I went to a presentation at my local library last week.
It was sponsored by the Alzheimer Society and was the first in its “Memory Makers” series. This particular event focused on 20th century Croatian immigrants from the island of Vis (you’ll notice the correlation between the island of Vis and the name of our family’s fishing vessel, pictured above) and the impact the immigrants and their descendents had on commercial fishing and the commercial fishing community.
I attended the event with my mom; unfortunately, my dad was in Ketchikan and had to miss it. I felt bad about that, since Dad also had to miss a fun event last fall, when Toni Mirosevich came and read from her book of personal essays, many of which touched on her Croatian commercial fishing family heritage. That time, Dad was in Westport with George during the start of the Dungeness crab season!
Anyway, the talk (given by a local historian who is not Croatian but grew up near the community) was informative, and I was impressed that he so accurately covered many of the names along with much of the local history. He was brave to stand in front of a group of Croatian-related people and present information about their heritage. A couple of times I caught my own mom shaking her head and whispering quietly.
“That was Mike Karuza, not Mitch Karuza!
“I don’t think that year is right.
“Nicholas Karuza is not in that photograph. That must be somebody else.”

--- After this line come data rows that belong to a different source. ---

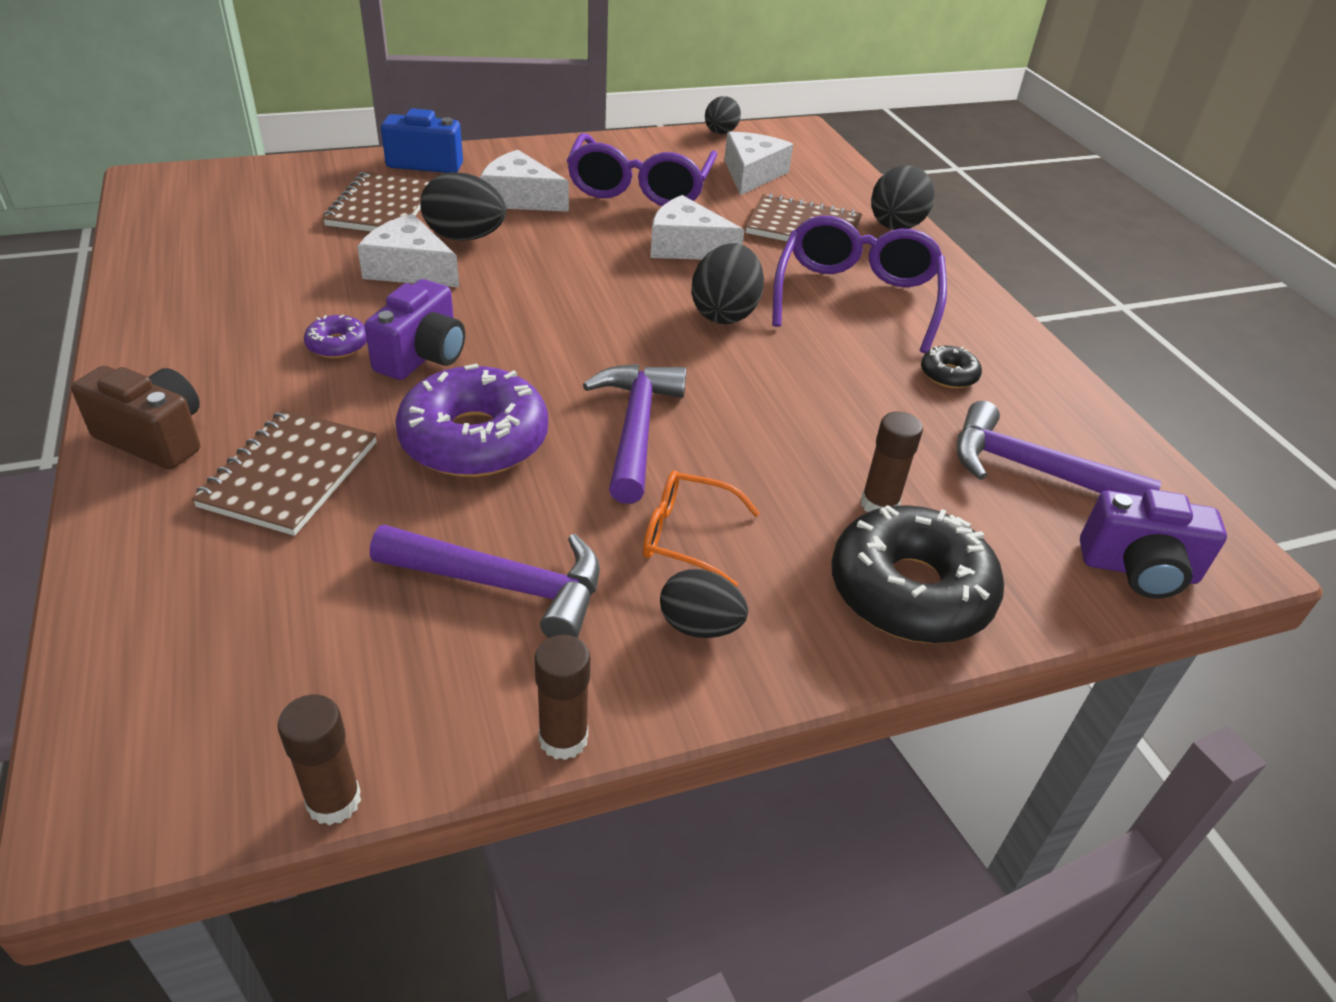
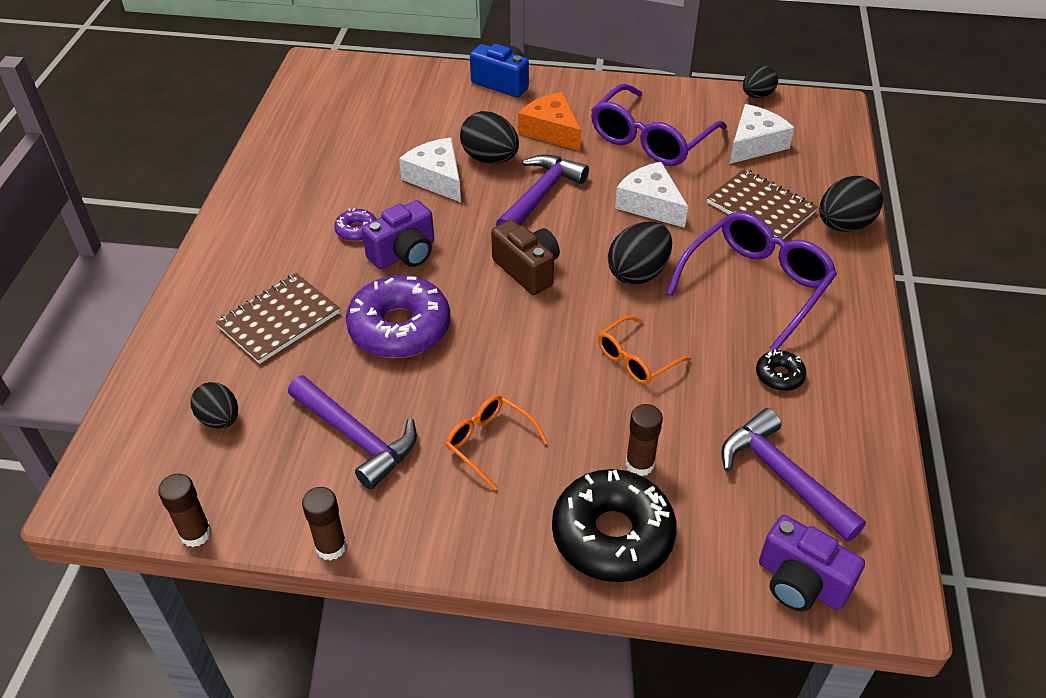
camera: 30 degrees right, 5 degrees up
(155, 438) = (219, 272): brown camera -> brown camera (527, 270)
(382, 207) = (448, 119): brown notebook -> none
(520, 198) = (551, 131): white cheese -> orange cheese
(636, 429) = (509, 351): purple hammer -> purple hammer (540, 195)
(700, 626) = (455, 507): black egg -> black egg (220, 419)
(789, 398) = (636, 359): none -> orange glasses

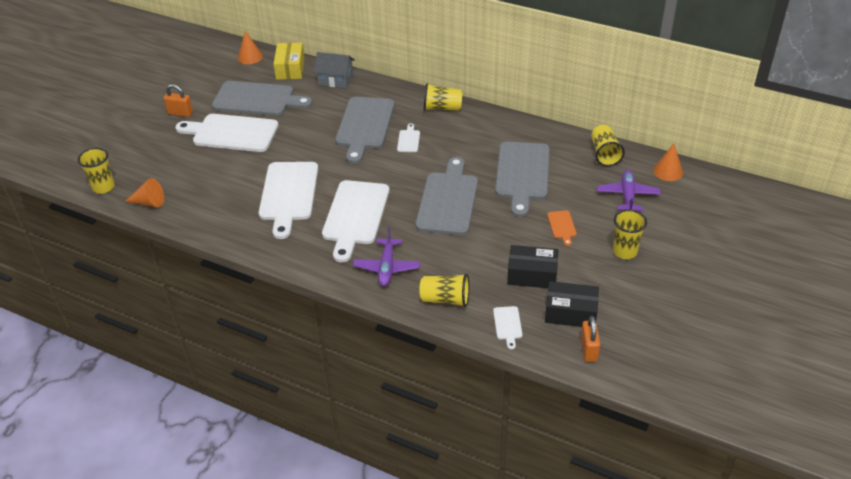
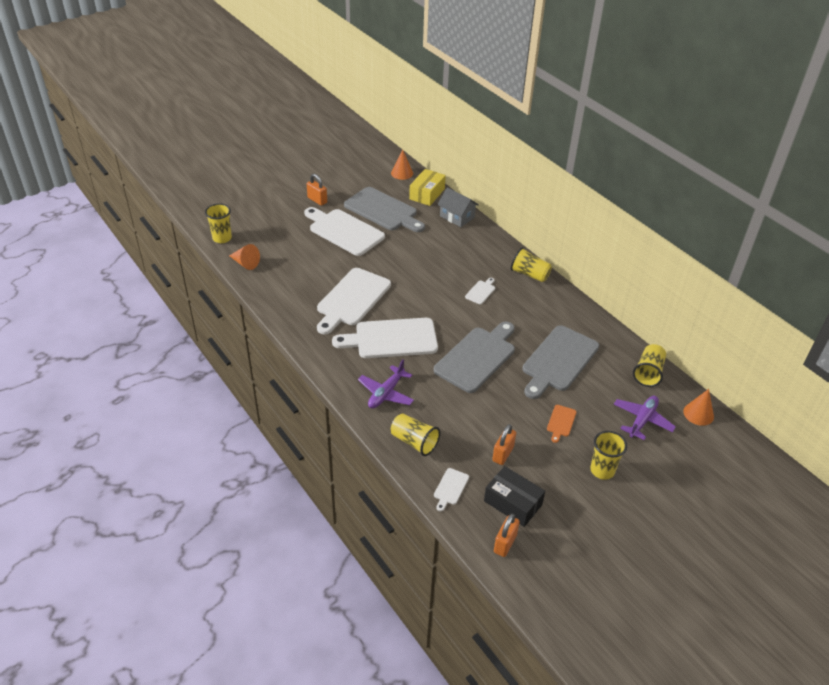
camera: 25 degrees right, 0 degrees up
(355, 216) = (391, 339): white cutting board -> white cutting board turned 45 degrees clockwise
(365, 126) = (453, 265): grey cutting board -> none
(532, 275) = (503, 454): black box -> orange padlock

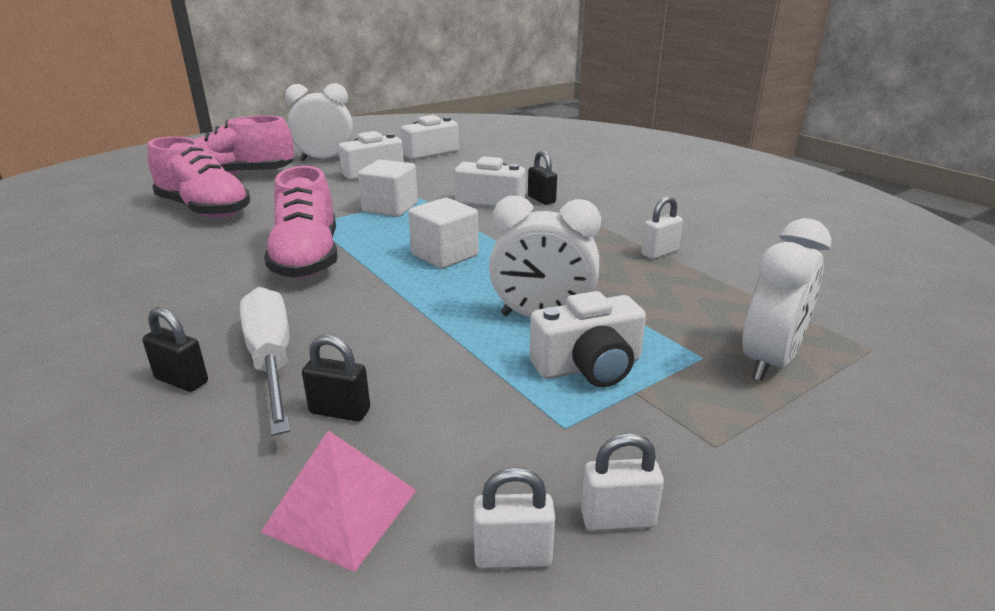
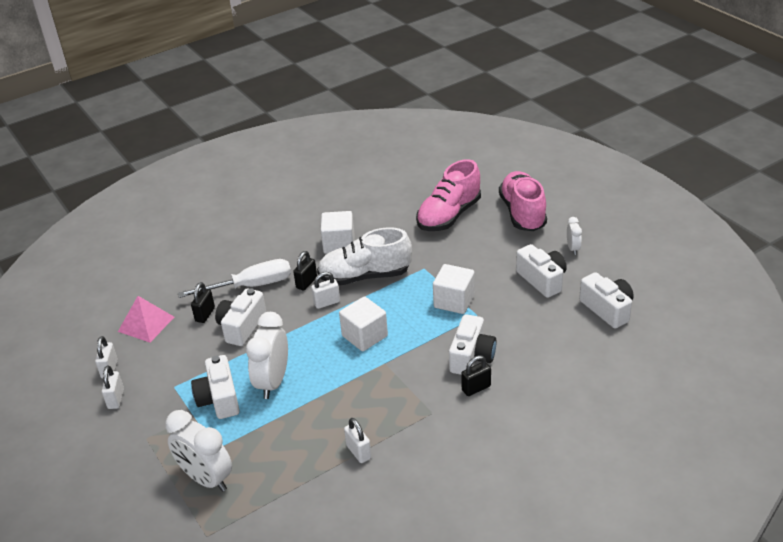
camera: 95 degrees right, 10 degrees up
(182, 380) = (240, 263): black padlock -> black padlock (306, 283)
(205, 280) = (339, 244): none -> white cube
(307, 258) = (365, 276): pink shoe -> white shoe
(325, 160) = (573, 249): white clock -> white clock, size x0.50
(358, 284) = (327, 303): none -> white padlock
(395, 360) = (242, 327): none -> white camera

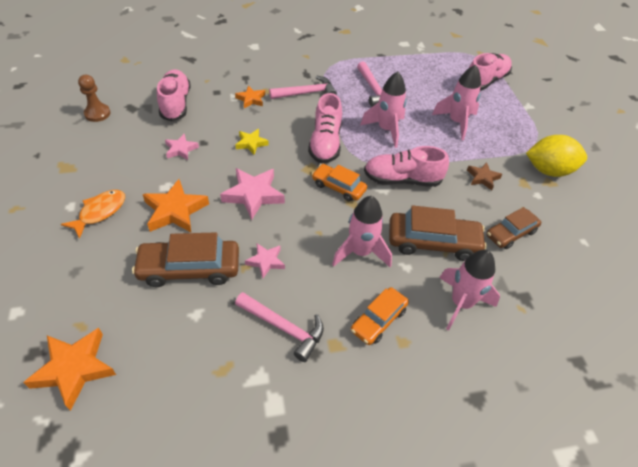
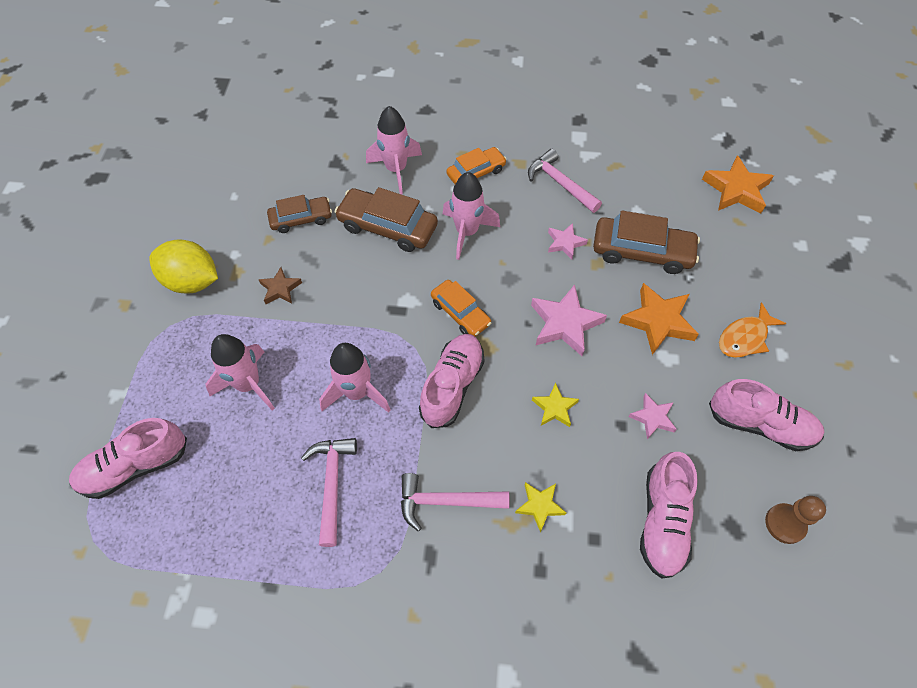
camera: 160 degrees left, 10 degrees up
(251, 99) = (540, 506): orange star -> yellow star
(402, 180) = (379, 307): pink shoe -> pink shoe (760, 424)

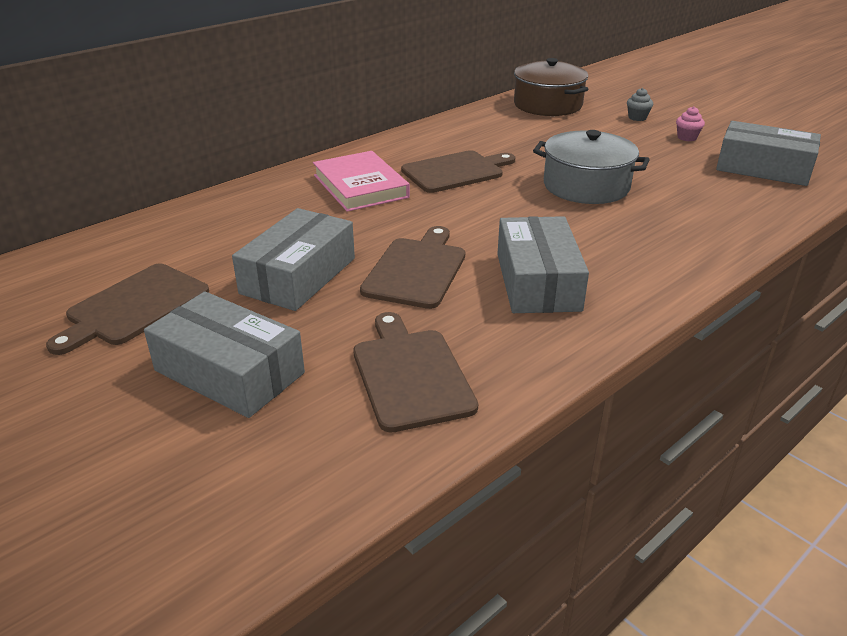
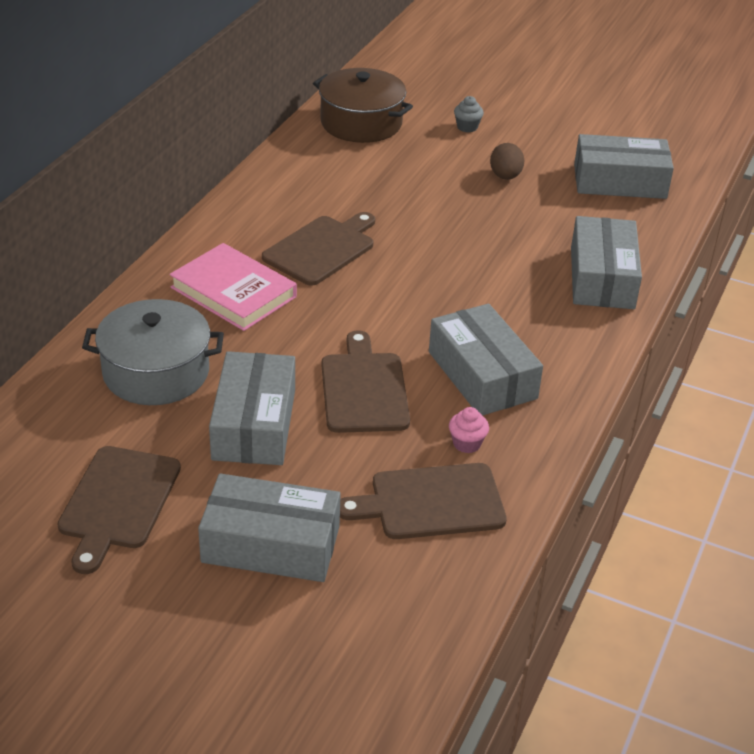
camera: 25 degrees left, 5 degrees up
(410, 374) = (431, 502): brown cutting board -> brown cutting board turned 60 degrees counterclockwise
(586, 186) = (465, 242): grey pot -> grey pot (156, 372)
(652, 150) = (505, 176): none -> brown egg
(687, 137) = (530, 150): pink cupcake -> pink cupcake (467, 444)
(708, 231) = (602, 278): none -> grey box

We also talked about how useful and wonderful it is that someone is taking the time to capture such important, valuable, and local commercial fishing history in preparation for a book. We’ve lost so many old-timers in the past ten years (including my grandpa and his four brothers along with brilliant soul Martin Tomich) that if someone doesn’t record it now, our history could be lost for good, and sooner than we think.
Some interesting bits of information from the talk:
- The first known Croatian immigrant from the island of Vis to our local area was likely Anton Glenovich;
- Purse seining (a method of commercial fishing used in salmon fisheries) was invented by Croatian fisherman from the Island of Vis. These men had (and have) a long and deep history of being seamen and fishermen;
- Most of the continuing innovations, methods, and gear used for purse seining were created by Croatian immigrants;
- The Croatian immigrants and their descendents had a “macho” work ethic and a culture of male pride, strength, and fortitude.